Lawyers for the two men charged, Avinash Treebhoowoon and Sandip Moonea, have requested his presence.

Prosecutors agreed, provided the defence pays Mr McAreavey's expenses.

'Fair justice'

The accountant from County Down had previously been told he would not have to give evidence.

Defence barrister Ravi Rutnah told Judge Sheina Bonomally that he had many questions for Mr McAreavey and said his clients, who are both accused of the murder, deserved to see fair justice executed on their behalf.

That, he said, meant a number of difficult and detailed questions being answered by Mr McAreavey.

Mr Rutnah also told the court he had been left feeling ashamed of his country after the alleged torture of his clients during police questioning and his own personal treatment at the hands of the Mauritian CID team.

Dick Ng Sui Wah who is representing Mr McAreavey in his absence, told the court his client had already established that he was willing and able to travel to Mauritius in the interests of seeing justice done.

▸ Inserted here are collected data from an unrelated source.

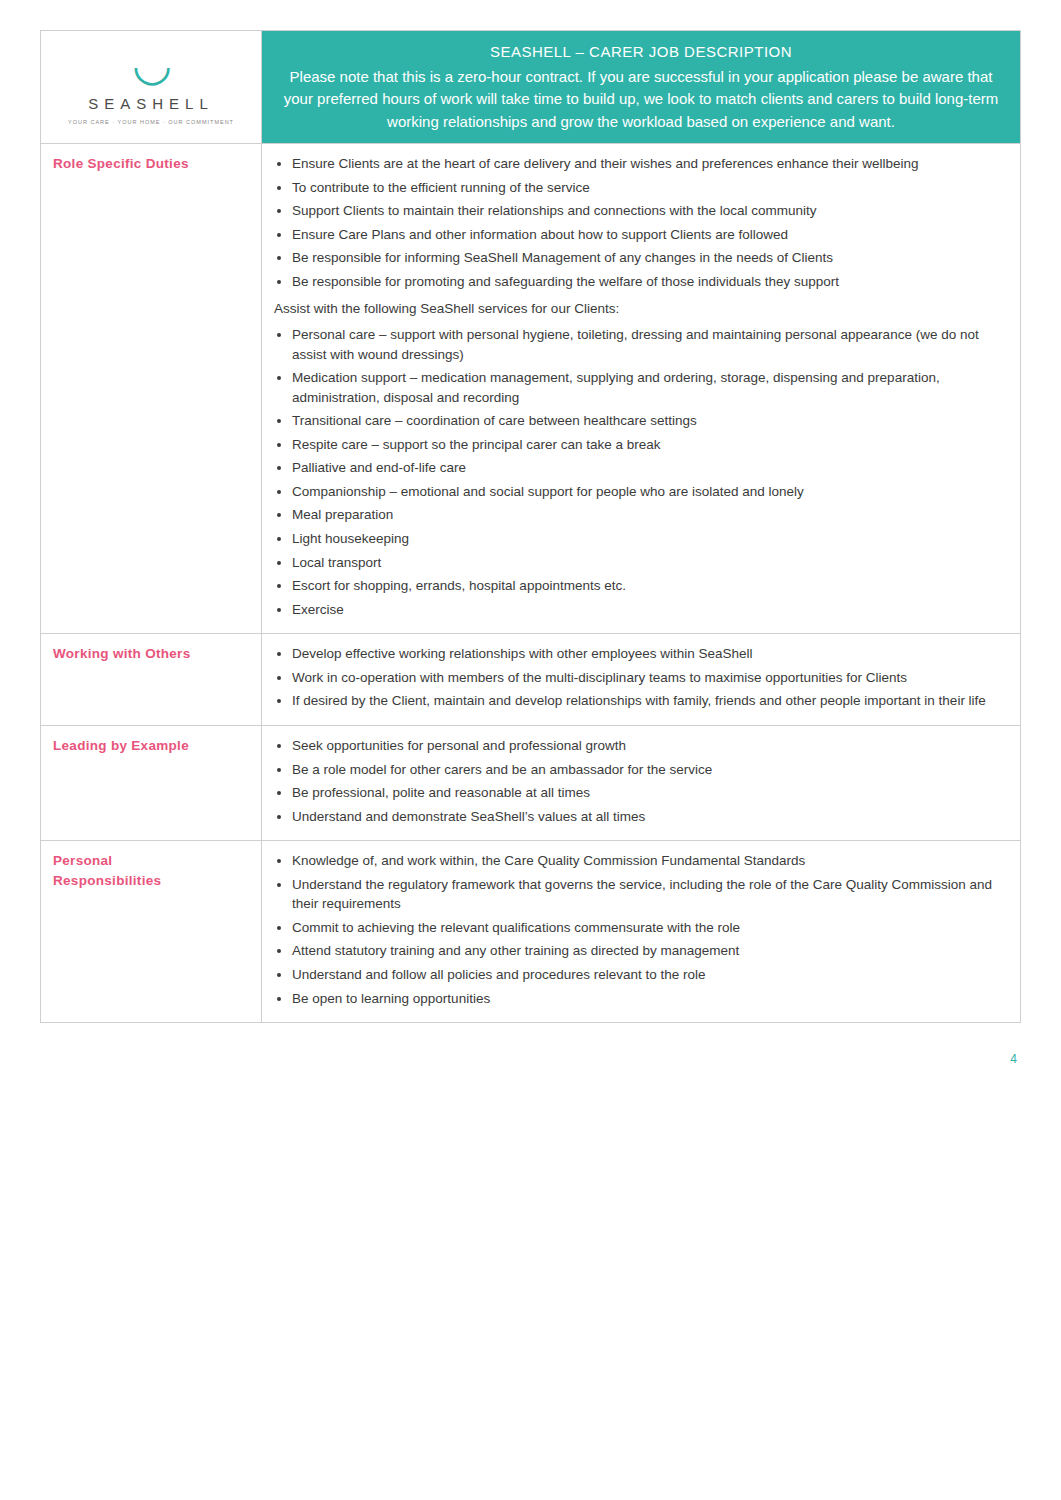| ◡ SEASHELL YOUR CARE · YOUR HOME · OUR COMMITMENT | SEASHELL – CARER JOB DESCRIPTION Please note that this is a zero-hour contract. If you are successful in your application please be aware that your preferred hours of work will take time to build up, we look to match clients and carers to build long-term working relationships and grow the workload based on experience and want. |
| Role Specific Duties | Ensure Clients are at the heart of care delivery and their wishes and preferences enhance their wellbeing To contribute to the efficient running of the service Support Clients to maintain their relationships and connections with the local community Ensure Care Plans and other information about how to support Clients are followed Be responsible for informing SeaShell Management of any changes in the needs of Clients Be responsible for promoting and safeguarding the welfare of those individuals they support Assist with the following SeaShell services for our Clients: Personal care – support with personal hygiene, toileting, dressing and maintaining personal appearance (we do not assist with wound dressings) Medication support – medication management, supplying and ordering, storage, dispensing and preparation, administration, disposal and recording Transitional care – coordination of care between healthcare settings Respite care – support so the principal carer can take a break Palliative and end-of-life care Companionship – emotional and social support for people who are isolated and lonely Meal preparation Light housekeeping Local transport Escort for shopping, errands, hospital appointments etc. Exercise |
| Working with Others | Develop effective working relationships with other employees within SeaShell Work in co-operation with members of the multi-disciplinary teams to maximise opportunities for Clients If desired by the Client, maintain and develop relationships with family, friends and other people important in their life |
| Leading by Example | Seek opportunities for personal and professional growth Be a role model for other carers and be an ambassador for the service Be professional, polite and reasonable at all times Understand and demonstrate SeaShell’s values at all times |
| Personal Responsibilities | Knowledge of, and work within, the Care Quality Commission Fundamental Standards Understand the regulatory framework that governs the service, including the role of the Care Quality Commission and their requirements Commit to achieving the relevant qualifications commensurate with the role Attend statutory training and any other training as directed by management Understand and follow all policies and procedures relevant to the role Be open to learning opportunities |
4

He said: "Mr McAreavey has said he is absolutely at the disposal of the court in the pursuit of justice."

'Ashamed'

As a result of his claims of mistreatment, Mr Rutnah was advised to step down from the case by the prosecution in the event that he may be called as a witness against Mauritian police officers and be "professionally embarrassed".

Mr Rutnah refused to remove himself from the case and said: "I was ashamed of my country that police officers from MCID were acting like gangsters and criminals and I wanted to put a stop to such practice as a human rights lawyer of considerable experience.

"I was shocked and I found abhorent the practice being used by police to extract confessions from my clients, which are not practised in the civilised nations of the world."

Judge Bonomally ruled that her court could not rule on Mr Rutnah's role in his clients' case and she adjourned the pre-trial hearing until Wednesday.